PEMBROKESHIRE National Park committee members will visit a development site next to a school in St Ishmaels to “see the carnage we have” at drop off and pick up times.

Before deciding on an application for 15 houses on land at Trewarren Road members of the development management committee will visit the site in light of safety concerns raised by Coastland Primary School’s headteacher.

Sonja Groves told members on the committee on Wednesday, May 18 that although sustaining and growing the village was welcomed it should not be ”at the cost of the safety of our children and parents.”

Mrs Groves said concerns were shared by staff, governors and parents about the impact on an already “highly dangerous” road access being managed by the school at drop off and pick up times.

The narrow road, amount of cars and two buses required for pupils, resulted in a need for staff to supervise closely children leaving school and meant those waking to nearby houses or sports field car park had to walk in the middle of the road and around parked vehicles.

“It’s an extremely dangerous and fraught time,” she said and there were worries it would only be made worse, and additional problems created with parents using the residential area to park.

She added that the assertion that the playground would not be overlooked by the new properties was not quite accurate with the nursery and foundation phase outdoor learning and play area at the rear of the school which raised “safeguarding” concerns.

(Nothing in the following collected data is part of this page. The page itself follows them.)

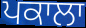
ਪਕਾਲਾ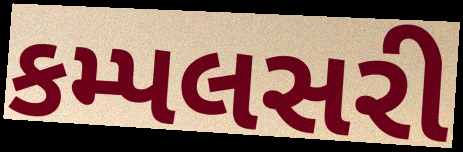
કમ્પલસરીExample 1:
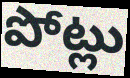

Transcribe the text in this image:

పోట్లు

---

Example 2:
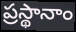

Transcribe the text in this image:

ప్రస్థానాం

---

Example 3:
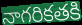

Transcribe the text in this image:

నాగరికతకి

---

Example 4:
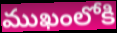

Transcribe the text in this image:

ముఖంలోకి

The application was recommended to be delegated for approval and a planning report notes that permission for 13 dwellings is in place and the site is allocated within the Local Development Plan (LDP).

The plan includes four semi-detached affordable two-bed homes, seven detached homes with four bedrooms, and four detached, three bed houses, all two-storeys and garages for the detached units.

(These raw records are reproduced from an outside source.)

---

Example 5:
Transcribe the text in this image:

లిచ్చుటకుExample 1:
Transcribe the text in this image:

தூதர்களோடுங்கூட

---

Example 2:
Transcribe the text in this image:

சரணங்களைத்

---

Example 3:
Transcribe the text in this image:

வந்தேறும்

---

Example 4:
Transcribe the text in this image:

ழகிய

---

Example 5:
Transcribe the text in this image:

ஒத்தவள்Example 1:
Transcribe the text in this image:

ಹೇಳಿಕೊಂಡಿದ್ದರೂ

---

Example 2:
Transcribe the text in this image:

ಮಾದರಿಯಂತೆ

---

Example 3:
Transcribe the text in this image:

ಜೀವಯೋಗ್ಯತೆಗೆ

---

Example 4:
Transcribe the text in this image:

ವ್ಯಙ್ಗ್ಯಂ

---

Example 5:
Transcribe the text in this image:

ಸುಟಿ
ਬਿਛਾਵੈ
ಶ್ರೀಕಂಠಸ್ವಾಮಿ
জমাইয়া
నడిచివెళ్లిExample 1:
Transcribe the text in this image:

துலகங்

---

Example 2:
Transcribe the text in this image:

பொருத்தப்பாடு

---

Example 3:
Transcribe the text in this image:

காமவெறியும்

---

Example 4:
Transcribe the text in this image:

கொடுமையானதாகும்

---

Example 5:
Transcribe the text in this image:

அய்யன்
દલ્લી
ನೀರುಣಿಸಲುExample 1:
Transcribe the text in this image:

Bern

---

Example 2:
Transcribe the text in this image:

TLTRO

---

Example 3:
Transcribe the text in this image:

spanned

Sewage issues were raised by objectors, which Mrs Groves said already impacted the school with overflow incidents outside the front requiring cleaning up and problems raised with the relevant bodies.

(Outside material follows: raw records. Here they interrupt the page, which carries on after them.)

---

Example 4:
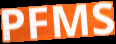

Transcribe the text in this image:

PFMS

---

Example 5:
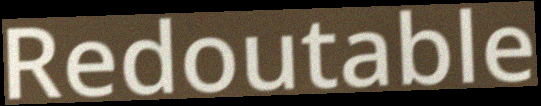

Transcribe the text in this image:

Redoutable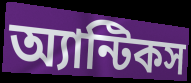
অ্যান্টিকস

Cllr Reg Owens added that it is “shameful that it hasn’t been sorted,” calling for a Dwr Cymru or highways representative to be asked to attend the site visit.

Planning agent Rob Davies said that active travel improvements will be included in a Section 106 agreement, which will also ensure that the four affordable units remain in perpetuity with a local connection policy.

A new footway from the site towards the sports field car park costing £21,000 will be developed, the committee heard, and Mr Jones added that the plans “maximise the separation” of the houses and the school boundary.

Screening with hedgerow and tree planting, along with a “buffer zone” required by the park ecologist would reduce overlooking, with most houses having a view of the school roof, he said.

It was agreed that a visit would be arranged and the new intake on the development management committee would discuss the application further.